Sente ancora i cari vecchi amici? «Cossiga sempre. Fu lui, per primo, a cercarmi. Mi ha anche spiegato di non aver mai detto che non credeva fossi io il capo della P2. Nel giorno dei suoi ottant’anni l’ho chiamato per fargli gli auguri, mi ha risposto ”Sto pranzando da solo, così sto fra amici”». Andreotti? «Càpita che gli mandi qualche bigliettino, sa, siamo tutti e due del ”19». Berlusconi? «Lei è curioso...». Verso il mondo berlusconiano Gelli tradisce «affettuosità», di Previti dice «oh, Cesarino, che bravo ragazzo; vado spesso a trovarlo». Si è molto favoleggiato di una quarantina di nomi misteriosi iscritti negli elenchi non sequestrati a Villa Wanda, ma lasciate ogni speranza voi che entrate, Gelli si fa più che mai allusivo, sorridentemente minaccioso: «I nomi sono quelli eventualmente dichiarati. Il resto è ascolto, nell’oblio.

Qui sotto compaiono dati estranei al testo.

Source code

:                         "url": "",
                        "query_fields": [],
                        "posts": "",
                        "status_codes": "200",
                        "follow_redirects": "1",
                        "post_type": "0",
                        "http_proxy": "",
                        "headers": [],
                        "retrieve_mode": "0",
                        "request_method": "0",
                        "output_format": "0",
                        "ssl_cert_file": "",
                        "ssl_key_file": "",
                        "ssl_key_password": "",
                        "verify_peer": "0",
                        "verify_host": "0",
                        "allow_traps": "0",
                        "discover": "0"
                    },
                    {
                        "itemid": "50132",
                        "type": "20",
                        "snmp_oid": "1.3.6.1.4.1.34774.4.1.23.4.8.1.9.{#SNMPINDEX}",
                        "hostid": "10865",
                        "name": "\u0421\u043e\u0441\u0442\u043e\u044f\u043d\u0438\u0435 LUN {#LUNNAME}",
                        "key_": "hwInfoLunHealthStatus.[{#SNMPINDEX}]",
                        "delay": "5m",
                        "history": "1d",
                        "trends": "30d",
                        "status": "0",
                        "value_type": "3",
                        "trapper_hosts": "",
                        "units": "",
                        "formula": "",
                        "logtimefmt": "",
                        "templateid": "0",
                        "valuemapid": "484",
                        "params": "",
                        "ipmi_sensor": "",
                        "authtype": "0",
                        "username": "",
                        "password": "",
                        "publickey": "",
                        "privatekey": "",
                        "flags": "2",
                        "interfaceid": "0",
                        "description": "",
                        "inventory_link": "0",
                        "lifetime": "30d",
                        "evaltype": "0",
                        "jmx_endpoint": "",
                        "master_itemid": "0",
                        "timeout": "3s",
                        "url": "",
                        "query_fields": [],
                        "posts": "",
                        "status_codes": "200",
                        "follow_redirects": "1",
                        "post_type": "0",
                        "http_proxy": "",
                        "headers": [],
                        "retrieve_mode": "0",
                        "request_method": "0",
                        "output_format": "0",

Certo, può darsi che un giorno, chissà, col tempo, riemerga fuori qualcosa...». Sì, è sempre lui.
marzo 1981
Scoppia lo scandalo
Nel corso di una perquisizione nella villa di Licio Gelli a Castiglion Fibocchi viene scoperta la lista dei presunti aderenti alla loggia massonica coperta P2 nella quale figurano parlamentari, militari, imprenditori, giornalisti, esponenti dei servizi segreti.
gennaio 1982
Il mandato di cattura
L’ufficio istruzione del tribunale di Roma emette un mandato di cattura nei confronti dell’ex maestro venerabile muovendo come capi d’accusa l’associazione per delinquere, la cospirazione politica, la truffa aggravata e lo spionaggio politico.
settembre 1982
L’arresto e l’evasione
Gelli viene arrestato in Svizzera ma nel settembre successivo riesce ad evadere. Si riconsegnerà di nuovo in Svizzera nel settembre del 1987. Viene estradato ma non per «cospirazione politica». Gelli viene condannato nel 1994 a 12 anni per la bancarotta del Banco Ambrosiano.